Le HC Sierre fait le grand écart. Capables de victoires éclatantes contre Olten (8‑2) en décembre ou à La Chaux-de-Fonds (5-6 OT) le 2 janvier dernier, les Valaisans avaient tout pour impressionner. Sauf une lanterne rouge tessinoise qui a réussi, depuis, à refiler sa dernière place à Arosa. À domicile, Bellinzona les a cueillis à froid et Sierre n’est plus leader: Thurgovie a profité de l’inconstance des hommes de Chris McSorley. Sierre, une équipe capable du meilleur… et du pire. Irrégularité totale qui fait grincer les supporters et oblige le coach à garder ses troupes sur le qui‑vive. Sierre a le potentiel pour dominer la Swiss League, mais la constance reste le vrai défi. Les prochains matches seront décisifs: briller ou se faire surprendre, il n’y a pas de juste milieu.
Le bon n’assure pas forcément la victoire
Aux Mélèzes, le HC Sierre a dominé en tirs (34 vs 28) et en blocs (14 vs 9), et surtout au cercle (FO 58 % vs 42 %), notamment en zone neutre (68 % vs 32 %). Sa puissance offensive a été efficace (PP 67 % vs 33 %), et son infériorité numérique solide (PK 67 % vs 33 %). Cependant, les Valaisans ont accumulé plus de pénalités (12 vs 6), ce qui a limité leur contrôle du jeu. La Chaux-de-Fonds s’est montrée plus disciplinée et a mieux exploité certaines situations, mais Sierre a clairement eu l’avantage physique et territorial, posant les bases d’une performance globalement supérieure malgré quelques déchets.

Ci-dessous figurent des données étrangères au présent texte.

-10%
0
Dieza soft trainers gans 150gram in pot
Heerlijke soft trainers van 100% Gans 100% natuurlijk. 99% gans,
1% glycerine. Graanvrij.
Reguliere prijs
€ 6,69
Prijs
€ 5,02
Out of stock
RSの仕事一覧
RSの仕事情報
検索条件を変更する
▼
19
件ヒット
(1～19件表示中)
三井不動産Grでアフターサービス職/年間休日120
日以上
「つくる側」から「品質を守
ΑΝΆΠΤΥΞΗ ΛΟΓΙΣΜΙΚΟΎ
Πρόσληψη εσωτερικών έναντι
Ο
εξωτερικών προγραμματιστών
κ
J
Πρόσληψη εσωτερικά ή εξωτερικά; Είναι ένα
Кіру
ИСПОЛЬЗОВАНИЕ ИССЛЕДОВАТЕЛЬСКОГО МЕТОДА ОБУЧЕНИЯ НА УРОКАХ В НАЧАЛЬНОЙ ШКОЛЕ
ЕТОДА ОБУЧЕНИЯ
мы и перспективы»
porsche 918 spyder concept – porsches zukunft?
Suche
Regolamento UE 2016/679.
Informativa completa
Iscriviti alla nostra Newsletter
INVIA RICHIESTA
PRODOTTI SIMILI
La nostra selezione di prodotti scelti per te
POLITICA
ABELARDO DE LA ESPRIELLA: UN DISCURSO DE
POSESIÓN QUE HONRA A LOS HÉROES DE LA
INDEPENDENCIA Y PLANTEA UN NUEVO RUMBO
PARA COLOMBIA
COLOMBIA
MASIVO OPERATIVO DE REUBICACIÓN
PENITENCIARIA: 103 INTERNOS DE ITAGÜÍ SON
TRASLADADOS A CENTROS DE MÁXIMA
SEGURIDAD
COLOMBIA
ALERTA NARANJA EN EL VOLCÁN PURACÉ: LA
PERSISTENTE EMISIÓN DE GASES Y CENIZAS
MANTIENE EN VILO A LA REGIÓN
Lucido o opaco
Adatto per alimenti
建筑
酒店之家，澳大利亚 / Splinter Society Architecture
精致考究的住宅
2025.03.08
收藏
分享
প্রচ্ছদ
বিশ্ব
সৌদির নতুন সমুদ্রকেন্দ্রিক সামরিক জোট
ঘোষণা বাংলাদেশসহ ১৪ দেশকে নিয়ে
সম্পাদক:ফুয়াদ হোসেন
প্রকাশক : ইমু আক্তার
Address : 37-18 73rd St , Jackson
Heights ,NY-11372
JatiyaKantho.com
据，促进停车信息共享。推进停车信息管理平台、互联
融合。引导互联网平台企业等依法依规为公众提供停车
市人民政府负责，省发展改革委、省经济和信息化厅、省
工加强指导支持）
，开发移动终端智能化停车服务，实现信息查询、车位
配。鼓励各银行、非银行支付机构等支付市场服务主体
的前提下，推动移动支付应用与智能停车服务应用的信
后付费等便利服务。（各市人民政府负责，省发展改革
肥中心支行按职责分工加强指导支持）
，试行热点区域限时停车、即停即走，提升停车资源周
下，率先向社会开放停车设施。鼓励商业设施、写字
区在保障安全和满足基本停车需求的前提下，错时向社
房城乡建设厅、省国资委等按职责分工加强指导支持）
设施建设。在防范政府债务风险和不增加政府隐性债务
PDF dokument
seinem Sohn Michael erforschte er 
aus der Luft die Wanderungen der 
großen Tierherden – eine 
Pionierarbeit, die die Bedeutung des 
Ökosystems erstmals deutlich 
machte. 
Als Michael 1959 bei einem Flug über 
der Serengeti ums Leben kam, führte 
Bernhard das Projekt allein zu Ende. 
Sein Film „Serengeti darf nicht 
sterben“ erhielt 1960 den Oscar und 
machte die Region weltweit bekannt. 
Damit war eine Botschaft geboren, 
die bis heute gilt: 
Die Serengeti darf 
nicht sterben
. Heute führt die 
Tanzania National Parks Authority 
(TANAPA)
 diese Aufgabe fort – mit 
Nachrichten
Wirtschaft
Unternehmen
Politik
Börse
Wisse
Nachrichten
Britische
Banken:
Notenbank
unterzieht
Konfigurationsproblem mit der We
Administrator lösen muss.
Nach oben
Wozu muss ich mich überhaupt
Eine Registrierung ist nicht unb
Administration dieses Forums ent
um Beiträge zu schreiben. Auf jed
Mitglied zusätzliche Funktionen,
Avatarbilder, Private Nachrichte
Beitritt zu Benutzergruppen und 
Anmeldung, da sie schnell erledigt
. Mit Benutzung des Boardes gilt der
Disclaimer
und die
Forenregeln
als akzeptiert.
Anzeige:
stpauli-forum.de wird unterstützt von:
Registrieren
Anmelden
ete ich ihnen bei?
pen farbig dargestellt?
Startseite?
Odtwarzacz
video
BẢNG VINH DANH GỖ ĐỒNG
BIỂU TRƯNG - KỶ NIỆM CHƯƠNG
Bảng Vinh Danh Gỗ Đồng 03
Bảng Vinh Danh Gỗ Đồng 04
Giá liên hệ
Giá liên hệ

Le lendemain à la maison contre les Snakes, Sierre a survolé le match : 59 tirs contre 37, 69 % de possession de cercle et un contrôle total en zone défensive (79 % vs 41 %). Les Valaisans ont converti 2 de leurs 6 occasions de supériorité numérique, tandis que Bellinzona n’a jamais trouvé le fond du filet en PP. Côté discipline, seulement 6 min de pénalités pour Sierre contre 35 pour les Snakes. Sierre a ainsi dominé territorialement, offensivement et tactiquement… mais s’est incliné en courant après le score (0-3 à la 28e minute) en raison d’une nonchalance offensive et défensive (encaisser deux buts en étant en PP est impardonnable au moment où le retour en force s’amorce) incompréhensible.
Atmosphère particulière
Côté joueurs, on faisait grise mine, à l’image de Sacha Berthoud: «C’est vrai qu’on ne s’attendait pas vraiment à ça. Il est vrai aussi que l’atmosphère (réd.: en relation avec le drame de Crans-Montana) n’a pas aidé. On aurait dû être plus concentrés sur le hockey, être plus intensifs et montrer d’emblée qui était premier du classement.» Car effectivement, les deux buts encaissés avec pourtant un homme de plus sur la glace font tache. «Ça fait partie du jeu, ils ont été très efficaces en contre, ça on ne peut pas leur enlever», rajoute encore Berthoud qui préfère voir les qualités tessinoises que les manquements de son équipe. Pas certain que McSorley ait la même vision des choses, surtout à la veille d’une grosse semaine qui verra championnat et National Cup à l’agenda de la formation de Graben.